Rowe’s new album, The Last Day of Winter, is a completely different affair. Still diverse, nevertheless it does not have the same elements of darkness that could be found on Ember. Instead, it’s a mostly upbeat affair that showcases something that didn’t exactly disappear on Ember but which didn’t stand out as much: Rowe’s voice. On Ember Rowe was the storyteller and his voice was used in service to the stories. On The Last Day of Winter Rowe’s voice is a real feature, and it deserves to be. He has a beautiful tone and it wouldn’t really matter what he was singing, it’s all worth listening to.

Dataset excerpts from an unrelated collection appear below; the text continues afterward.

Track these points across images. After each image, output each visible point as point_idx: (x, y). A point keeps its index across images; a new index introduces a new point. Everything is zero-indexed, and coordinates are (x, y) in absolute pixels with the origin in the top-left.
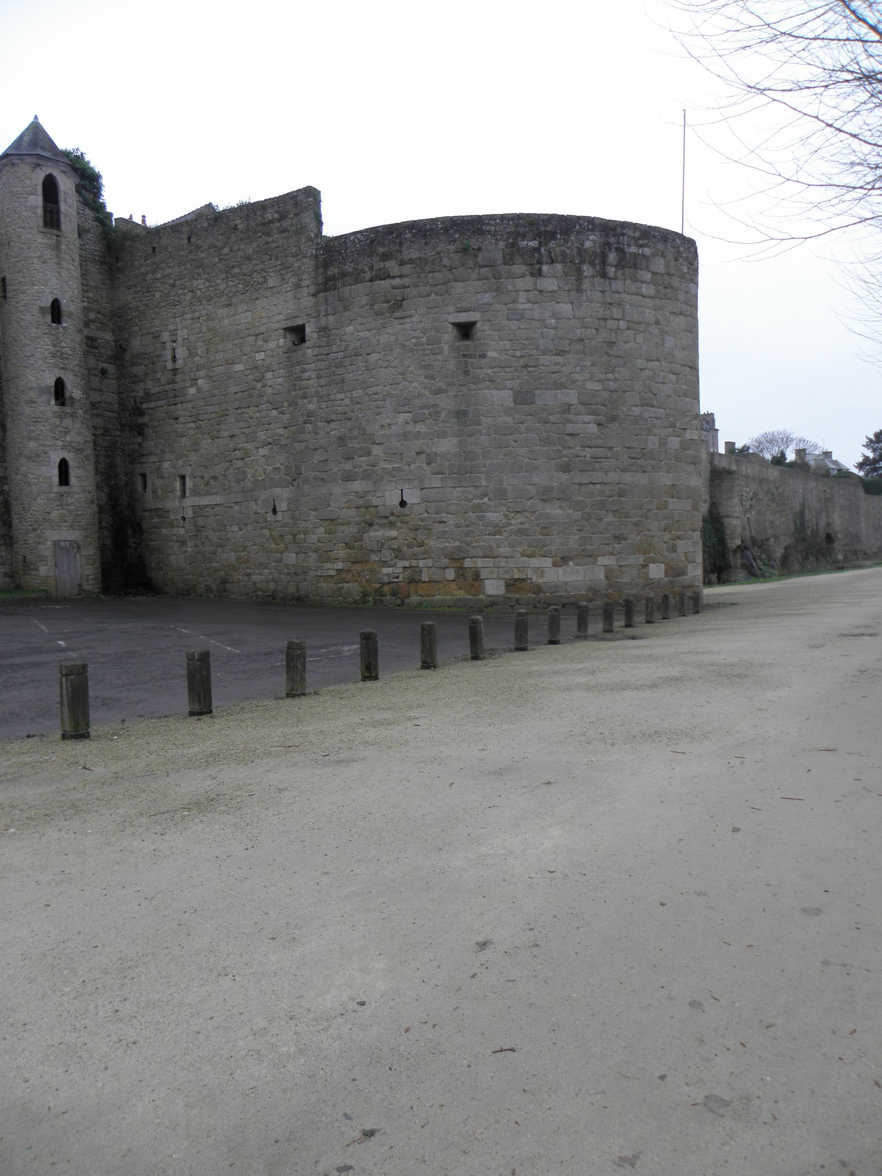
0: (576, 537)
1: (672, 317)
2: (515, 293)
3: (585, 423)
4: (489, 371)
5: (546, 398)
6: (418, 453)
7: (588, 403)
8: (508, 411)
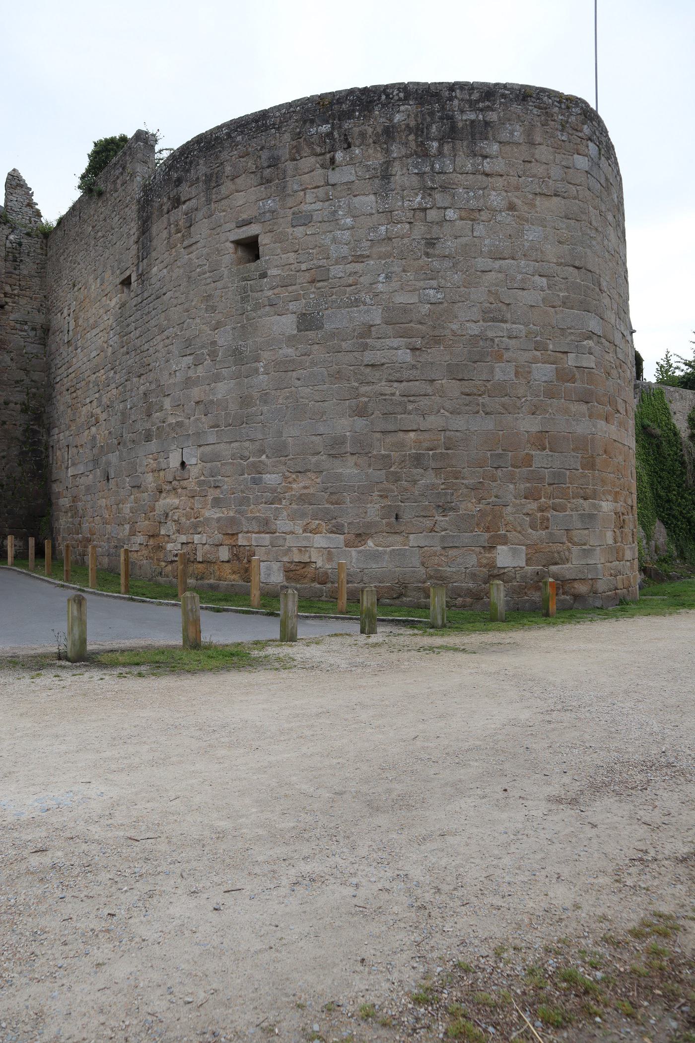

For this album Rowe has worked with The Stillsons as his band, and the differences in style are obvious: previously Rowe’s sound was lean (double bass, drums and guitar) yet muscular, and it suited the songs he was crafting, just as the different instruments and backing vocals brought by The Stillsons suit these new songs. There are some traditional country sounds here – as well as the odd ’70s rock note – that are brought to life by piano and fiddle. One sound is constant, though: anyone who has seen Rowe plays live would know that he’s one of the best slide guitarists to be found.

I don’t tend to write about individual songs in album reviews, as the name of a song means nothing to someone who hasn’t heard an album yet. And if you have heard the album I may love a song that you may not, which means we’re already fighting. I prefer to write about the feeling of an album because what most people take away from music is an experience that is emotional and visceral before it’s intellectual. If an album makes me feel something positive – if I’m intrigued, if I’m moved, if I’ve been entertained – then that’s worth telling people about. So it’s worth telling people about Jed Rowe’s The Last Day of Winter. It’s also worth seeing him live, just in case he appears in a town near you.

The Last Day of Winter is out now through Mountain King Music/WJO.